Step 7 – Access the Tomcat Web Interface
The default Tomcat server runs on port 8080. As you have configured Tomcat on your system, you can access web interface from your system. You can access tomcat interfaces by entering your server’s IP address or a domain name pointed to that server, followed by port 8080 in your browser:
Change tecadmin.local
with your server ip or domain or localhost.
http://tecadmin.local:8080/
You will see the page like below:
Tomcat Manager App is a web application packaged with the Tomcat server application. The Manager interface provides us with the basic functionality we need to manage our deployed web applications.
Click Manager App
button home page or directly type /manager
in browser url of main Tomcat server to access it.
http://tecadmin.local:8080/manager/
Tomcat Host Manager App is another web application packaged with Tomcat server application. Which is used to creates/removes Virtual Hosts within the Tomcat service. A Virtual Host allows you to define multiple hostnames on a single server.
Click Host Manager
button home page or directly type /host-manager
url in main Tomcat server to access it.
http://tecadmin.local:8080/host-manager/
Conclusion
You have a running Tomcat server on Ubuntu system. You may need to create a Virtual host or configure a SSL certificate in Tomcat.
5 Comments
Thank You.
Hello,
I followed what you described here and install tomcat 10.0.11 and followed your exact instructio(except Java installation).
But, when I start tomcat and check the status, I see following error.
systemed[1]: tomcat.service: Main process exited, code=exited, status=1/FAILURE
systemed[1]: tomcat.service: Failed with result ‘exit-code’.
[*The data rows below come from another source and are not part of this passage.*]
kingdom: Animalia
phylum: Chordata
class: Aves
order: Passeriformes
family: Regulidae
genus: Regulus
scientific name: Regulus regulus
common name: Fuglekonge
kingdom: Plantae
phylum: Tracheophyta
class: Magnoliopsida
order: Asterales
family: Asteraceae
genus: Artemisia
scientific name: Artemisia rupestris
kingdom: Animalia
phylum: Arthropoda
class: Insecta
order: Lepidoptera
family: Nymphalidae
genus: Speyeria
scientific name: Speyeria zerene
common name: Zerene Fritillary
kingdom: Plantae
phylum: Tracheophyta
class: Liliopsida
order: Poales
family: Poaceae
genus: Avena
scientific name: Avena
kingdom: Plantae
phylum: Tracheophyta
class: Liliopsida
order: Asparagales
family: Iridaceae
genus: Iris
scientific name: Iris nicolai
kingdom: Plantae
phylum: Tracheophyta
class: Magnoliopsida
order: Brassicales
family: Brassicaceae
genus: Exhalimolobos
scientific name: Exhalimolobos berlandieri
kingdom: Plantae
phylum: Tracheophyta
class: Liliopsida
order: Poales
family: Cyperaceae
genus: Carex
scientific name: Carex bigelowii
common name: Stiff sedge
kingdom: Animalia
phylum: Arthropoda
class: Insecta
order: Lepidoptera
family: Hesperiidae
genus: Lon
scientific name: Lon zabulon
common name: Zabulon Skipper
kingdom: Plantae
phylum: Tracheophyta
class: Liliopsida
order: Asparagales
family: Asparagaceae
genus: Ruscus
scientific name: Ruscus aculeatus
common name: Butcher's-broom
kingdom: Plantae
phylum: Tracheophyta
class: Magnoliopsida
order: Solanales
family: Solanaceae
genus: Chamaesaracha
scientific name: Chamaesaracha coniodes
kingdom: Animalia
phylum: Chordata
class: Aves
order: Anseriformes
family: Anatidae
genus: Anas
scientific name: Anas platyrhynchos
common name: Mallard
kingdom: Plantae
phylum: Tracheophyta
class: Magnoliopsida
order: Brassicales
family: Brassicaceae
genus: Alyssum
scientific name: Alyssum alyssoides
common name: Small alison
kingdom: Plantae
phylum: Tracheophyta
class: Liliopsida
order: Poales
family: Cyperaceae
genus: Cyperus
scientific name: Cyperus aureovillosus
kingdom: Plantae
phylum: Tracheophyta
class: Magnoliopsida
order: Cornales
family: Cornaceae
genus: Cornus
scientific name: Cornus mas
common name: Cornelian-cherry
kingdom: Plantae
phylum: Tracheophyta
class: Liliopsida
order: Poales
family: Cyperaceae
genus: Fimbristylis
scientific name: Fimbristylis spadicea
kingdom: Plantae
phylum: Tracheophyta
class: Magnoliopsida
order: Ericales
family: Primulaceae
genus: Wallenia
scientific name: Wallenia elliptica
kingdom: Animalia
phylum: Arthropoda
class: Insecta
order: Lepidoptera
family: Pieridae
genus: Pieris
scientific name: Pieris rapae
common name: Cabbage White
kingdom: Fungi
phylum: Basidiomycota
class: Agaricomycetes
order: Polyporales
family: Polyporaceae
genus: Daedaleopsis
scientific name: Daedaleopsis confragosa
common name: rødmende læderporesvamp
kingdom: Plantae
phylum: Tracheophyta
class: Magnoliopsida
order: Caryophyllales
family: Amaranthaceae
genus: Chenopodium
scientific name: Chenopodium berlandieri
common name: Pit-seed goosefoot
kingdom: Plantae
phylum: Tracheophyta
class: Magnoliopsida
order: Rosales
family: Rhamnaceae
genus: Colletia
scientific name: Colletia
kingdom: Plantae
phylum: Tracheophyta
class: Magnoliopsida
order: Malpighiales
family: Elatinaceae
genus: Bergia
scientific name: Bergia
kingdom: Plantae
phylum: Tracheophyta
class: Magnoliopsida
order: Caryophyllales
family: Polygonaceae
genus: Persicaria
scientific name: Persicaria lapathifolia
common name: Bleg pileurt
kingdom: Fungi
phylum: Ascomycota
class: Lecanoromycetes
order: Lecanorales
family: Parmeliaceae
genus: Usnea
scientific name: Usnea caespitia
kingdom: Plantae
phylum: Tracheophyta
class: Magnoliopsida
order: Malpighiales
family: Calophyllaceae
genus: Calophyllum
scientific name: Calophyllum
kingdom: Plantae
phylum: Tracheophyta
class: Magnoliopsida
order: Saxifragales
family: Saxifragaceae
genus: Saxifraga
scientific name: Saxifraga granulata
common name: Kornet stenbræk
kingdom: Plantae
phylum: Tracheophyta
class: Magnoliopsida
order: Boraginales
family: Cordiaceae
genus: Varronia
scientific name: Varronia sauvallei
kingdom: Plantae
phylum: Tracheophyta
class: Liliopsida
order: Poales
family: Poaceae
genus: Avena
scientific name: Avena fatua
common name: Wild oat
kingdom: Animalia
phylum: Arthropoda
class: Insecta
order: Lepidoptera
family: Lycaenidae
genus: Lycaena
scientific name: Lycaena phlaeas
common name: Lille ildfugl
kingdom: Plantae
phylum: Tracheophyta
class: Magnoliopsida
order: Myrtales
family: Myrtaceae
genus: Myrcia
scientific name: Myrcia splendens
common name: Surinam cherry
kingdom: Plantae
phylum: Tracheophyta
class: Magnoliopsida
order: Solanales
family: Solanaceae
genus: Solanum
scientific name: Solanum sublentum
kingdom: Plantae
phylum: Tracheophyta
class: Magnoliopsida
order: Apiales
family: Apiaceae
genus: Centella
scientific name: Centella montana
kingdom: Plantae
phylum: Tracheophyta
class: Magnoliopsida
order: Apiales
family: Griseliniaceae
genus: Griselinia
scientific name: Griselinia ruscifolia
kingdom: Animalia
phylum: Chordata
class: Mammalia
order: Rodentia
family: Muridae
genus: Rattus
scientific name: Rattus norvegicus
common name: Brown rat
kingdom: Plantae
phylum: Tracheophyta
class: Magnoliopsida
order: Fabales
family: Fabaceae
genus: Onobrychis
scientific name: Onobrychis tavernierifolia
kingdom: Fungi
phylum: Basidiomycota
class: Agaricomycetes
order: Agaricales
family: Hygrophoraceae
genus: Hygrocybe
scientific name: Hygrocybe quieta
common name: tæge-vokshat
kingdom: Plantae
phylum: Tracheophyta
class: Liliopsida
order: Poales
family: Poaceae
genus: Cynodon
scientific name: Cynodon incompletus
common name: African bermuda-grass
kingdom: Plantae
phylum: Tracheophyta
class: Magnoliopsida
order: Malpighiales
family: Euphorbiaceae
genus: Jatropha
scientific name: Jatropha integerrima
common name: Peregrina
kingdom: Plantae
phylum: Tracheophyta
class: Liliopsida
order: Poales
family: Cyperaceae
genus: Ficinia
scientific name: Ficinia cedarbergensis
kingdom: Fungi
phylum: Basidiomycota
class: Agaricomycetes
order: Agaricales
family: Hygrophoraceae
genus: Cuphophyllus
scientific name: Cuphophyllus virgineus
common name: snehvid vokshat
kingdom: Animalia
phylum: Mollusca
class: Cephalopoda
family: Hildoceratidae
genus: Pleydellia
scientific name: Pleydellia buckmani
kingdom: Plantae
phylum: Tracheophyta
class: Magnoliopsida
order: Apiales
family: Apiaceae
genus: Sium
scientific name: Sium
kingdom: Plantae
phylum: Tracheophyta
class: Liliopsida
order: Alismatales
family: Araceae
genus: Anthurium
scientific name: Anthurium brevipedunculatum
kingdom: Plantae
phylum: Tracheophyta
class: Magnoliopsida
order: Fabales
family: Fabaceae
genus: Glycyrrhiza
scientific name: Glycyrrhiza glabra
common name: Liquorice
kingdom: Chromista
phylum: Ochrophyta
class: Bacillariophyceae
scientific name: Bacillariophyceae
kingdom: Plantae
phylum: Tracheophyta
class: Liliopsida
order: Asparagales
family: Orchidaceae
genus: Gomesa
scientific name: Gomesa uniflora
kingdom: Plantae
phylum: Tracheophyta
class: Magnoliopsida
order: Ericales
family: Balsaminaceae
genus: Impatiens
can you please help? I have Ubuntu server 20.04 LTS with Jdk 1.8.0 installed before tomcat installation.
thank you.
Today, October 2, 2021, I used this same text and everything worked correctly. Perhaps, the problem you are having concerns file permissions or the Systemd Unit File, even the use of ” ” in the lines of this file
Great article, helped me speed up my installation process.